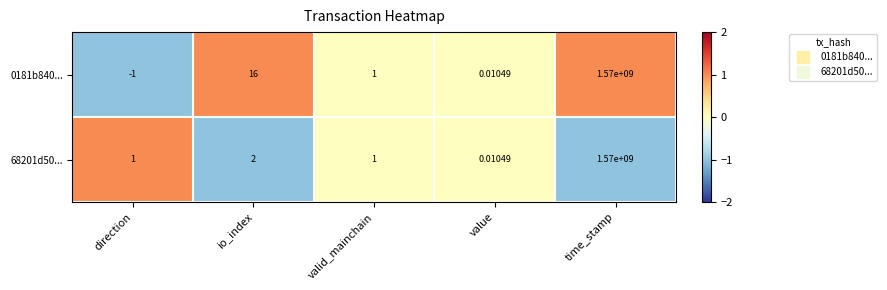

Rank the categories by 0181b840... value from highest to lowest.

time_stamp, io_index, valid_mainchain, value, direction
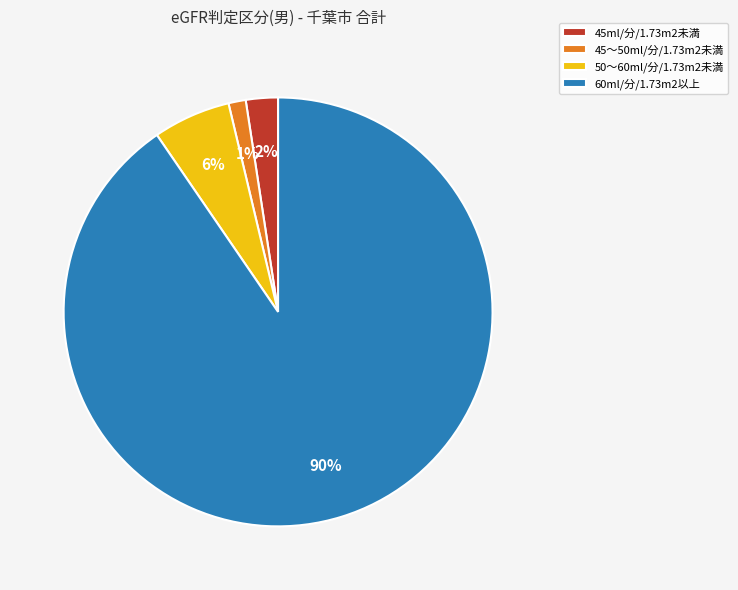

To the nearest percent, what is the average slice percentage?

25%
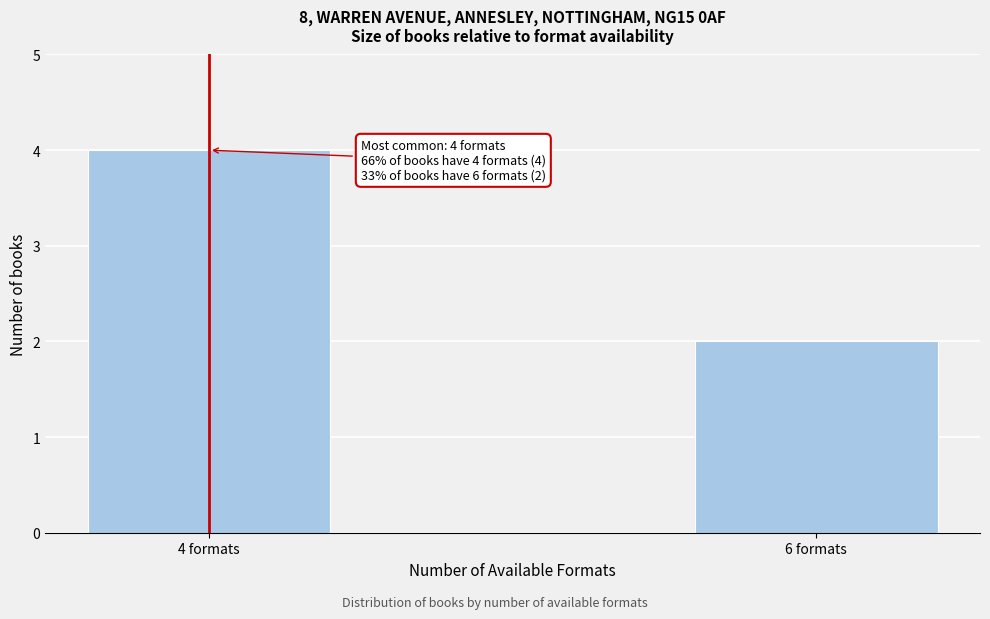

Reading right to left, extract all data points from this chart.

2	4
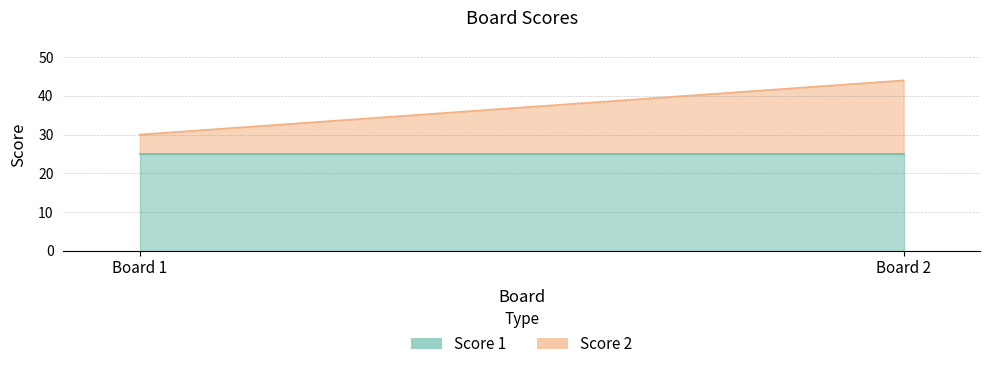

What is the sum of all Score 2 values?

24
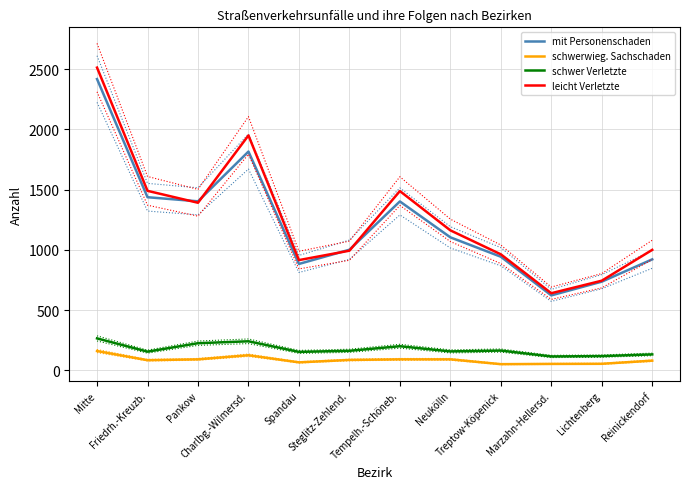

How many lines are shown in the chart?

4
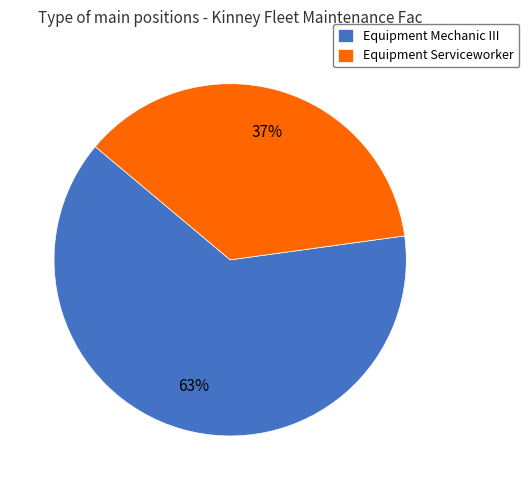

Do Equipment Serviceworker and Equipment Mechanic III together represent more than half of the pie?

Yes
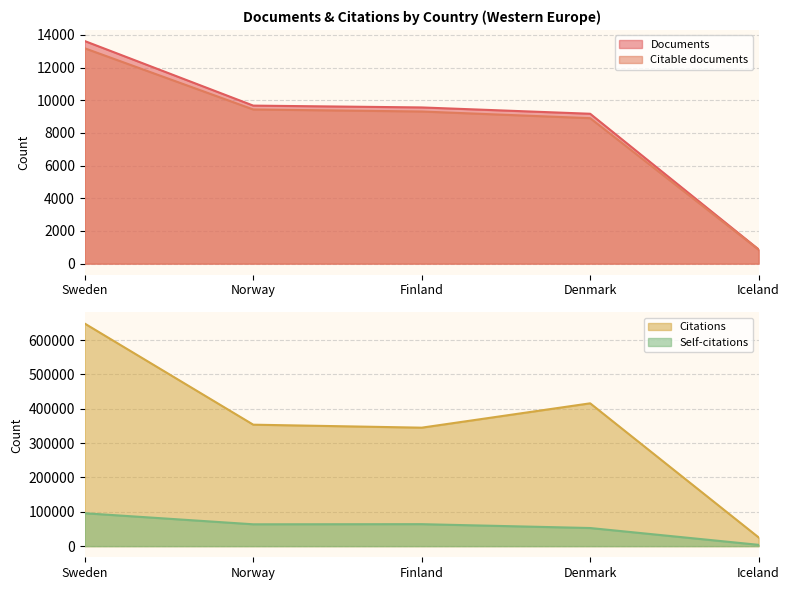

What is the sum of the Documents values at Finland and Norway?

19240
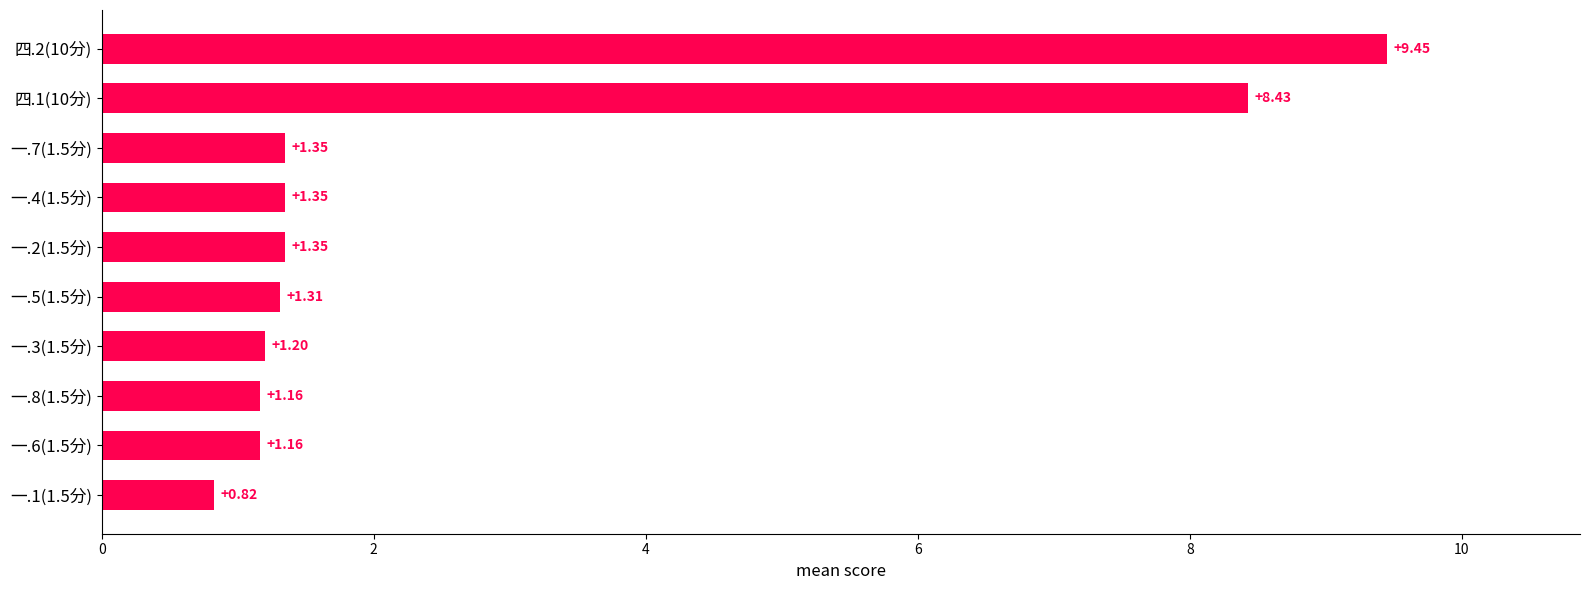

What is the difference between the maximum and minimum values?

8.6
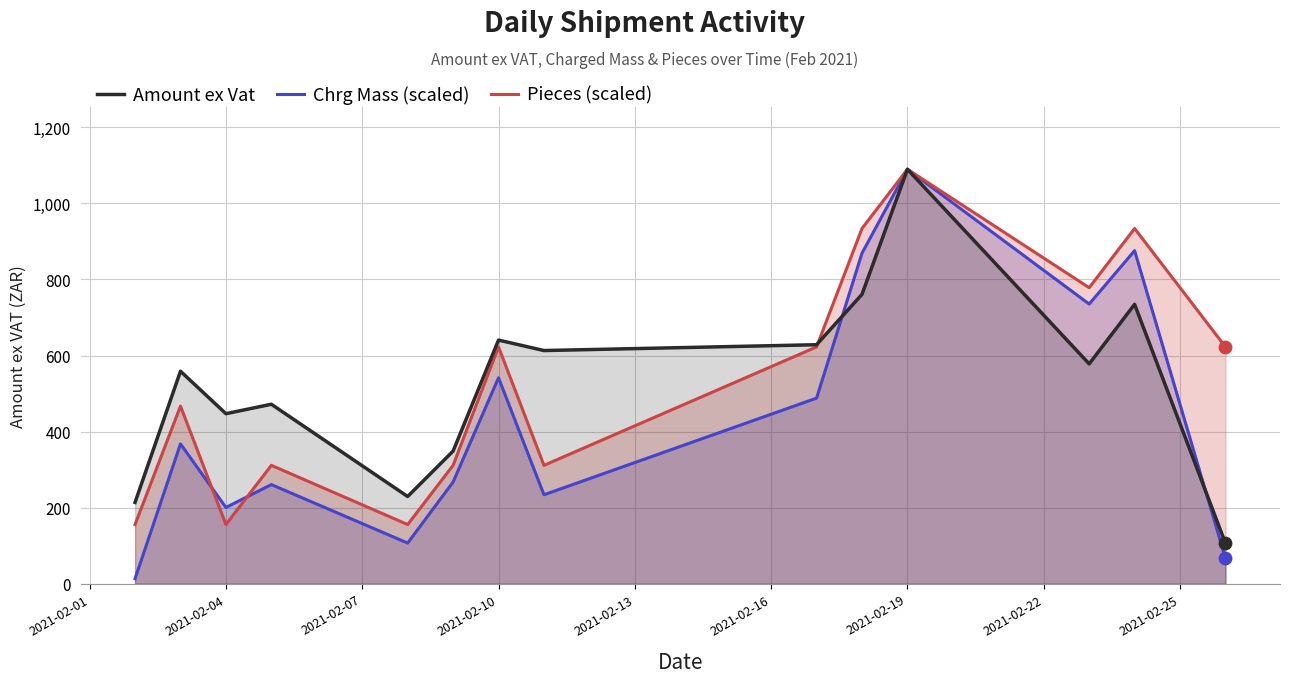

At which category is the sum across all series the highest?

2021-02-19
◇ ◇ ◇ ◇
TASK GOAL :: Copy all of the records above word for word, leaving out the pictures.

SOLUTION TO THIS EXERCISE ::
Rank the categories by 0181b840... value from highest to lowest.

time_stamp, io_index, valid_mainchain, value, direction

To the nearest percent, what is the average slice percentage?

25%

Reading right to left, extract all data points from this chart.

2	4

What is the sum of all Score 2 values?

24

How many lines are shown in the chart?

4

Do Equipment Serviceworker and Equipment Mechanic III together represent more than half of the pie?

Yes

What is the sum of the Documents values at Finland and Norway?

19240

What is the difference between the maximum and minimum values?

8.6

At which category is the sum across all series the highest?

2021-02-19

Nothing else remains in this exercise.